Translating the New Testament into Creek took Ann Eliza twelve years. One of her most trusted interpreters, N. B. Sullivan, marveled: "If we finish a page a day we do well. We worked on one verse three hours."
Rebuilding Ruins
The War Between the States drove the Robertsons out of Indian Territory just like it did most other missionaries in the area. They returned five years later to find Tullahassee and the surrounding country in a near shambles. Unlike the missionaries, most of the Creeks had had nowhere to retreat. Ann Eliza wrote an article for children describing how the post-removal tribe was “just becoming fairly settled and prosperous once more, when the Civil War, which began in 1861, drove them hither and thither, and for five years they were homeless again, and their graves are scattered from southern Kansas to Texas. On their return they again had to build new homes, or rebuild the old ones.”
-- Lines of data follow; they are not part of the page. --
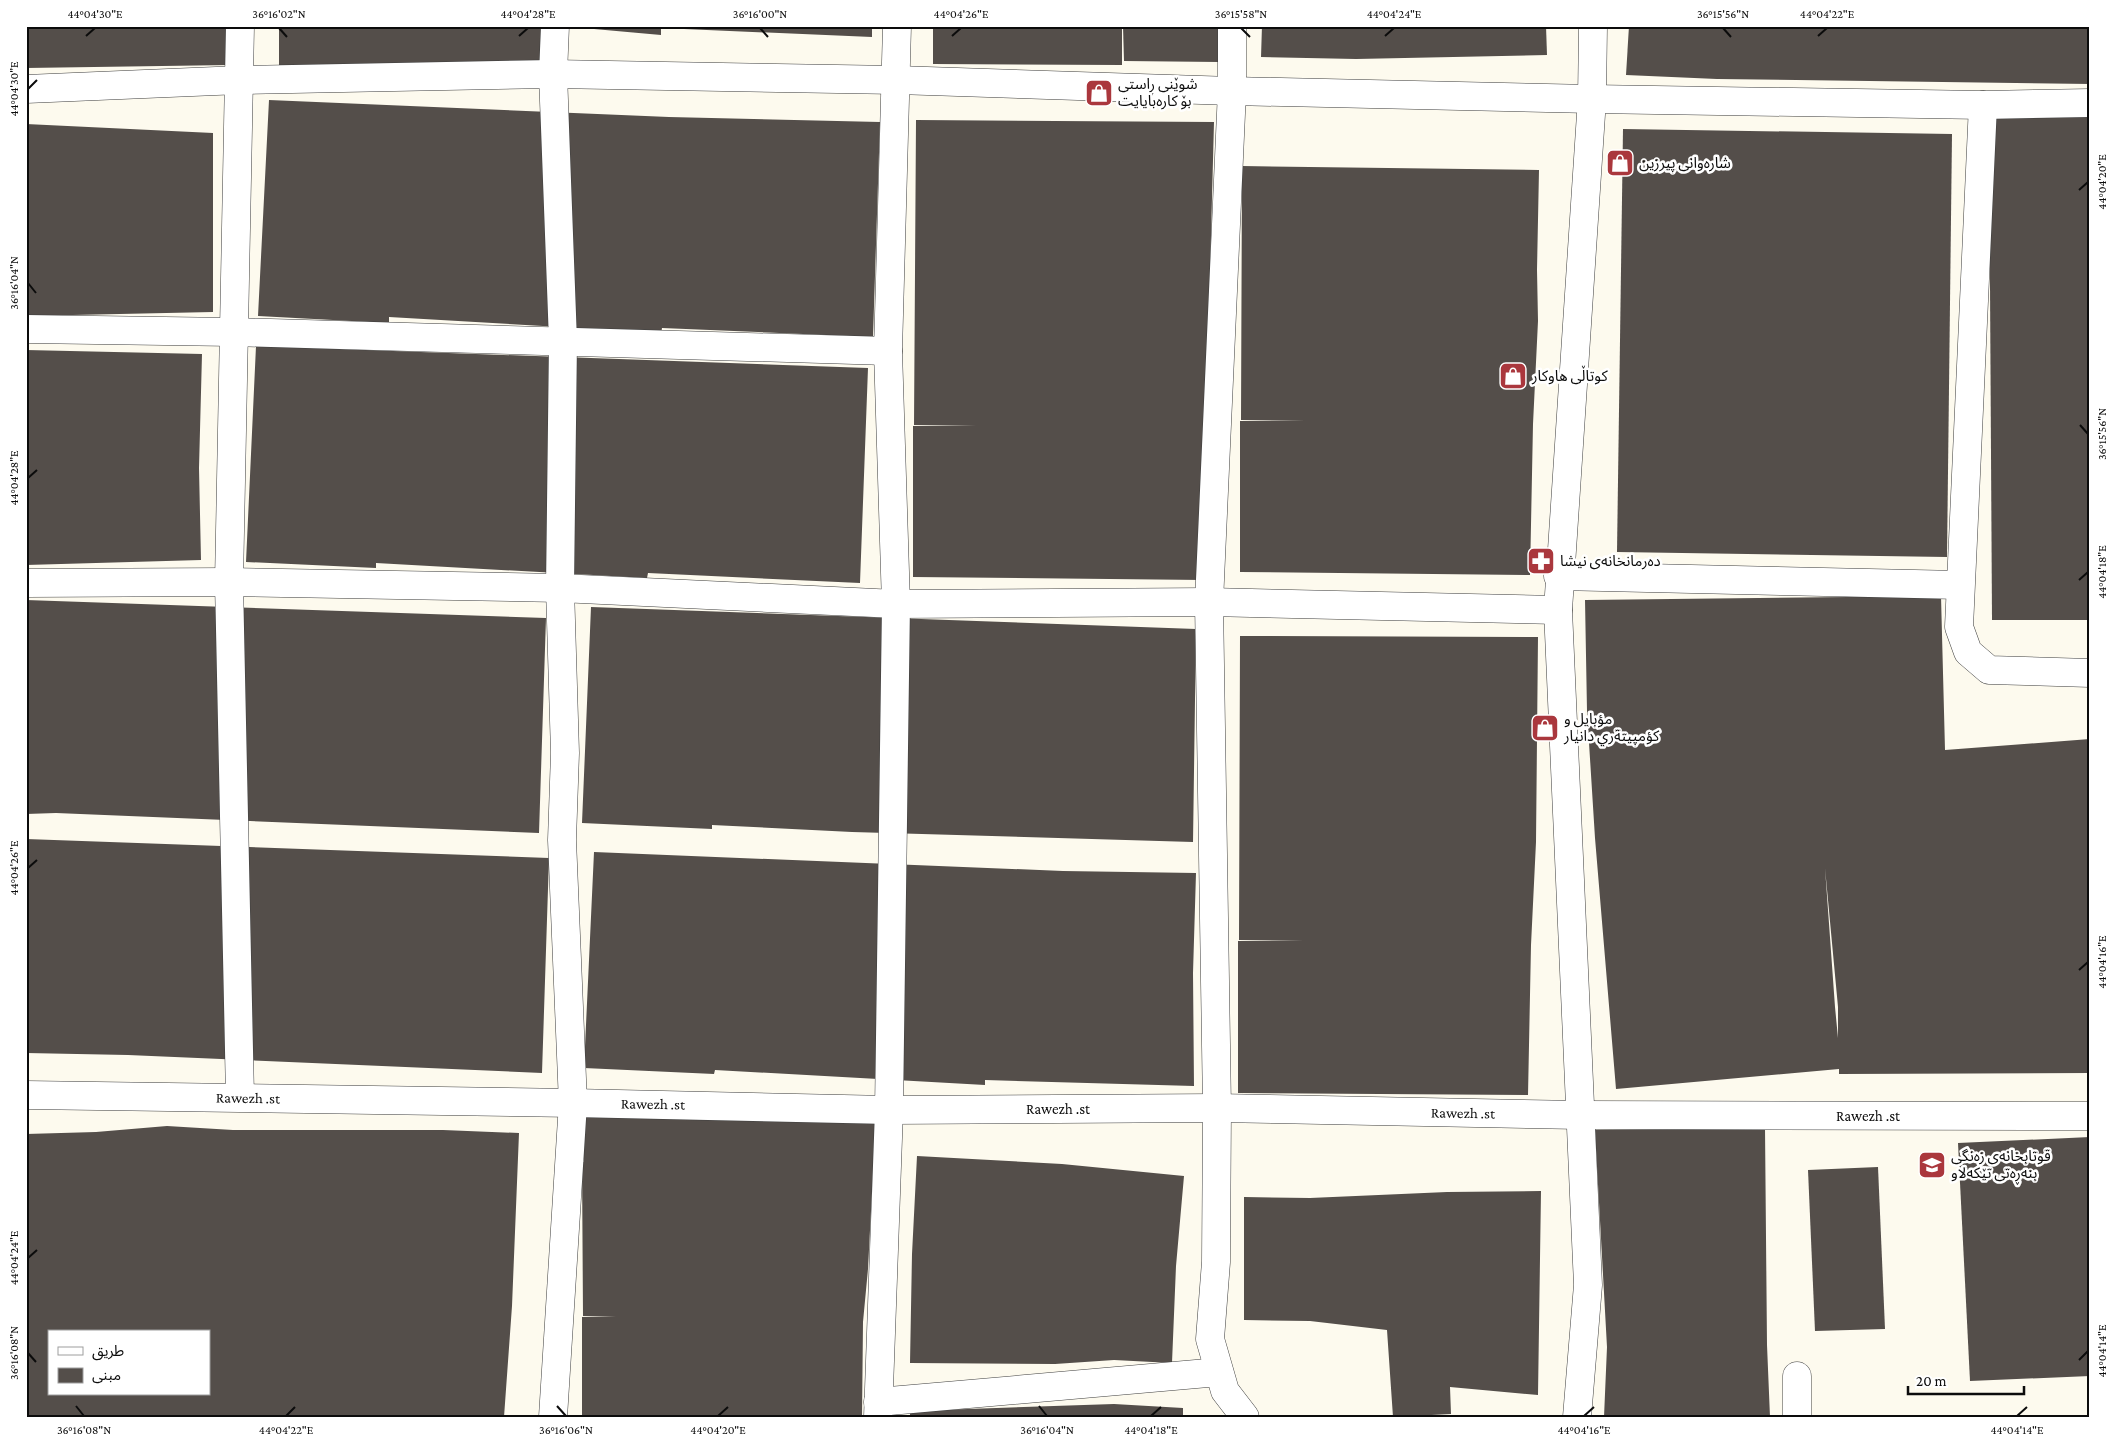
<svg xmlns="http://www.w3.org/2000/svg" width="2116" height="1443" font-family="'Crimson Pro','Noto Sans Arabic',serif">
  <style>
    .building { fill: #544e4a; fill-rule: evenodd }
    .lines { fill: none; stroke-linecap: round; stroke-linejoin: round }
    .minor-casing { stroke: #3f3f3f; stroke-width: 29 }
    .minor { stroke: #fff; stroke-width: 28 }
    .ticks { fill: none; stroke: #0c0c0c; stroke-width: 2 }
    .labels { text-anchor: middle; stroke-width: 5; stroke-linejoin: round; paint-order: stroke }
    .poi-label { font-size: 15px; fill: #0c0c0c; stroke: #fff; text-anchor: start }
    .street-label { font-size: 15px; fill: #0c0c0c; stroke: #fff }
    .neatline { fill: none; stroke: #0c0c0c; stroke-width: 2 }
    .ticks-label { font-size: 12px; text-anchor: middle; fill: #0c0c0c }
  </style>
  <rect width="100%" height="100%" fill="#fdfaee"/>
  <g class="building">
    <path d="M26,26H229L230,65L26,68Z"/>
    <path d="M279,26H543V70L279,73Z"/>
    <path d="M594,26H872V37L661,28V35L594,29Z"/>
    <path d="M933,26H1122V65L933,64Z"/>
    <path d="M1123,26H1218L1219,62L1124,61Z"/>
    <path d="M1262,26H1546L1547,55L1356,59L1261,57Z"/>
    <path d="M1629,26H2090V84L1717,79L1626,75Z"/>
    <path d="M269,100L669,117L880,122L873,337L662,328L661,335L595,329L389,317V323L258,316Z"/>
    <path d="M1989,117H2090V620H1992Z"/>
    <path d="M916,120L1214,122L1210,274L1211,326L1203,580L913,577V426L976,425H914Z"/>
    <path d="M26,124L213,133V312L26,316Z"/>
    <path d="M1623,129L1952,134L1947,557L1617,552Z"/>
    <path d="M1242,166L1539,170L1537,270L1538,321L1533,424L1530,575L1240,572V421H1306L1241,420Z"/>
    <path d="M256,346L868,368L860,583L648,573L647,578L376,563V568L246,562Z"/>
    <path d="M26,350L202,354L199,468L201,560L26,565Z"/>
    <path d="M1941,596L1945,750L2090,739V1073L1839,1074V1069L1616,1089L1595,838L1587,711L1585,600ZM1825,868L1838,1007V1038L1835,1007Z"/>
    <path d="M26,600L546,618L539,833L56,813L26,814Z"/>
    <path d="M591,607L1196,629L1193,842L852,832L712,825V829L582,823Z"/>
    <path d="M1240,636L1538,637L1536,842L1531,945L1528,1095L1238,1093V941H1304L1239,940Z"/>
    <path d="M26,839L549,858L542,1073L128,1055L26,1053Z"/>
    <path d="M594,852L1063,871L1196,873L1193,973L1194,1086L985,1080V1085L715,1070L714,1074L584,1068Z"/>
    <path d="M584,1112L876,1114L868,1269L863,1322L862,1417L582,1416V1317L616,1316H583L582,1162H584Z"/>
    <path d="M167,1126L233,1130H443L519,1133L512,1306L504,1417H26V1134L96,1132ZM49,1332H209V1394H49Z"/>
    <path d="M1765,1128L1767,1345L1770,1417H1604L1607,1347L1595,1130Z"/>
    <path d="M2090,1137V1376L1970,1381L1958,1143Z"/>
    <path d="M917,1156L1062,1164L1184,1176L1176,1266L1172,1363L1114,1360L1055,1364L910,1363L912,1254Z"/>
    <path d="M1878,1167L1885,1329L1815,1331L1808,1170Z"/>
    <path d="M1541,1191L1538,1395L1450,1387L1451,1414L1393,1417L1387,1330L1310,1321L1244,1320V1197L1310,1198L1447,1192Z"/>
    <path d="M1114,1404L1183,1408V1417H910V1411Z"/>
  </g>
  <g class="lines">
    <g class="minor-casing">
      <g id="minor">
        <path d="M1232,26V91L1209,602L1217,1108L1216,1262L1210,1339L1225,1391L1245,1417"/>
        <path d="M26,89L240,80L553,74L897,80L1232,91L1592,99L1983,105L2090,103"/>
        <path d="M1983,105L1959,627L1968,652L1989,670L2090,673"/>
        <path d="M26,329L233,332L888,351"/>
        <path d="M1558,576L1960,585"/>
        <path d="M26,583L229,582L560,588L896,604L1209,602L1558,610"/>
        <path d="M26,1095L573,1103L889,1110L1217,1108L1580,1115L2090,1116"/>
        <path d="M240,1097L229,582L240,26"/>
        <path d="M1797,1376V1417"/>
        <path d="M878,1402L1219,1372"/>
        <path d="M553,1417L573,1103L562,840L565,753L560,588L563,341L553,74L555,26"/>
        <path d="M878,1417L889,1110L896,604L888,351L897,26"/>
        <path d="M1577,1417L1588,1285L1558,610L1592,99L1593,26"/>
      </g>
    </g>
    <use href="#minor" class="minor"/>
  </g>
  <path class="ticks" d="M279,28L287,37M760,28L768,37M1241,28L1250,37M1723,28L1731,37M86,36L95,28M519,36L528,28M952,36L961,28M1385,36L1394,28M1818,36L1827,28M28,89L37,80M2079,190L2088,182M28,283L36,293M2080,425L2088,434M28,478L37,470M2079,580L2088,572M28,868L37,860M2079,970L2088,962M28,1258L37,1250M28,1353L36,1362M2079,1360L2088,1351M76,1406L84,1416M557,1406L566,1416M1039,1406L1047,1416M286,1416L295,1407M718,1416L728,1407M1151,1416L1161,1407M1584,1416L1594,1407M2017,1416L2027,1407"/>
  <defs>
    <g id="shop-square" transform="scale(1.4375)"><rect x="-9" y="-9" width="18" height="18" rx="4" fill="#aa373d" stroke="#fff"/><path d="M-5-2.5h2.3a2.7 3.5 0 0 1 5.4 0H5L5.5 6h-11ZM-1.5-2.5h3a1.5 2.3 0 0 0-3 0Z" fill="#fff"/></g>
    <g id="pharmacy-square" transform="scale(1.4375)"><rect x="-9" y="-9" width="18" height="18" rx="4" fill="#aa373d" stroke="#fff"/><path d="M-2-6h4v4h4v4h-4v4h-4v-4h-4v-4h4Z" fill="#fff"/></g>
    <g id="school-square" transform="scale(1.4375)"><rect x="-9" y="-9" width="18" height="18" rx="4" fill="#aa373d" stroke="#fff"/><path d="M0-5L7-2L0 1L-7-2ZM-4 1L0 2.5L4 1V4Q0 6-4 4Z" fill="#fff"/></g>
  </defs>
  <g fill-rule="evenodd">
    <use href="#shop-square" x="1099" y="93"/>
    <use href="#shop-square" x="1620" y="163"/>
    <use href="#shop-square" x="1513" y="376"/>
    <use href="#pharmacy-square" x="1541" y="561"/>
    <use href="#shop-square" x="1545" y="728"/>
    <use href="#school-square" x="1932" y="1165"/>
  </g>
  <g class="labels">
    <g class="poi-label">
      <text x="1118" y="89">شوێنی ڕاستی<tspan x="1118" dy="17">بۆ کارەبایایت</tspan></text>
      <text x="1639" y="168">شارەوانی پیرزین</text>
      <text x="1532" y="381">کوتاڵی هاوکار</text>
      <text x="1560" y="566">دەرمانخانەی نیشا</text>
      <text x="1564" y="724">مؤبايل و<tspan x="1564" dy="17">كؤمپيتةري دانيار</tspan></text>
      <text x="1951" y="1161">قوتابخانەی زەنگی<tspan x="1951" dy="17">بنەڕەتی تێکەلاو</tspan></text>
    </g>
    <g class="street-label">
      <text transform="translate(248 1098) rotate(1)" y="5">Rawezh .st</text>
      <text transform="translate(653 1104) rotate(1)" y="5">Rawezh .st</text>
      <text x="1058" y="1114">Rawezh .st</text>
      <text transform="translate(1463 1113) rotate(1)" y="5">Rawezh .st</text>
      <text x="1868" y="1121">Rawezh .st</text>
    </g>
  </g>
  <rect width="2116" height="1443" fill="none" stroke="#ffffff" stroke-width="55"/>
  <rect x="48" y="1330" width="162" height="65" fill="#ffffff" stroke="#9e9e9e"/>
  <rect x="58" y="1347" width="25" height="8" fill="#ffffff" stroke="#9e9e9e"/>
  <text x="92" y="1356" font-size="15" fill="#0c0c0c">طريق</text>
  <rect x="58" y="1368" width="25" height="15" fill="#544e4a" stroke="#9e9e9e"/>
  <text x="92" y="1380" font-size="15" fill="#0c0c0c">مبنى</text>
  <path d="M1908 1386v8h116v-8" fill="none" stroke="#0c0c0c" stroke-width="2.5"/>
  <text x="1916" y="1386" font-size="15" fill="#0c0c0c" stroke="#ffffff" stroke-width="4" paint-order="stroke">20 m</text>
  <rect x="28" y="28" width="2060" height="1388" class="neatline"/>
  <g class="ticks-label">
    <text x="95" y="18">44°04'30"E</text>
    <text x="279" y="18">36°16'02"N</text>
    <text x="528" y="18">44°04'28"E</text>
    <text x="760" y="18">36°16'00"N</text>
    <text x="961" y="18">44°04'26"E</text>
    <text x="1241" y="18">36°15'58"N</text>
    <text x="1394" y="18">44°04'24"E</text>
    <text x="1723" y="18">36°15'56"N</text>
    <text x="1827" y="18">44°04'22"E</text>
    <text transform="translate(14 89) rotate(-90)" y="4">44°04'30"E</text>
    <text transform="translate(2102 182) rotate(-90)" y="4">44°04'20"E</text>
    <text transform="translate(14 283) rotate(-90)" y="4">36°16'04"N</text>
    <text transform="translate(2102 434) rotate(-90)" y="4">36°15'56"N</text>
    <text transform="translate(14 478) rotate(-90)" y="4">44°04'28"E</text>
    <text transform="translate(2102 572) rotate(-90)" y="4">44°04'18"E</text>
    <text transform="translate(14 868) rotate(-90)" y="4">44°04'26"E</text>
    <text transform="translate(2102 962) rotate(-90)" y="4">44°04'16"E</text>
    <text transform="translate(14 1258) rotate(-90)" y="4">44°04'24"E</text>
    <text transform="translate(2102 1351) rotate(-90)" y="4">44°04'14"E</text>
    <text transform="translate(14 1353) rotate(-90)" y="4">36°16'08"N</text>
    <text x="84" y="1434">36°16'08"N</text>
    <text x="286" y="1434">44°04'22"E</text>
    <text x="566" y="1434">36°16'06"N</text>
    <text x="718" y="1434">44°04'20"E</text>
    <text x="1047" y="1434">36°16'04"N</text>
    <text x="1151" y="1434">44°04'18"E</text>
    <text x="1584" y="1434">44°04'16"E</text>
    <text x="2017" y="1434">44°04'14"E</text>
  </g>
</svg>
The Robertsons set about helping rebuild the ruins, as well as those of Tullahassee’s ministry to the Creeks. They succeeded. Tullahassee educated most of the Creek nation’s leadership from the mid-nineteenth century onward. In 1868, William launched the first Creek language newspaper, Our Monthly. Ann was one of the primary contributors, with hymns and Scripture passages she had translated into Creek.
Fire destroyed most of Tullahassee in 1880. William’s longtime assistant died around the same time. Age, sorrow, stress, and exhaustion conspired to end his life a few months later. Ann Eliza overcame this tragedy as well. She continued her translating efforts. Her three daughters taught at Indian mission schools, one of them (Alice) later extending the family’s illustrious history with election as Oklahoma’s first female Congresswoman and only the second in America. In 1892, Wooster University bestowed upon Ann Eliza the first honorary doctorate ever awarded to a woman in the United States.
Like other missionaries from various denominations who worked amongst assorted tribes and people groups, and whose efforts God crowned with success, Ann Eliza Worcester Robertson honored not only the spiritual conversion and devotion of the Creeks, but their dignity, heritage, and unique customs and folkways. She indicated her respect and esteem for them when she recounted “rejoicing to give encouragement to any work which shall either benefit or perpetuate the name of the tribes to whom God gave this country before Columbus’s great discovery.”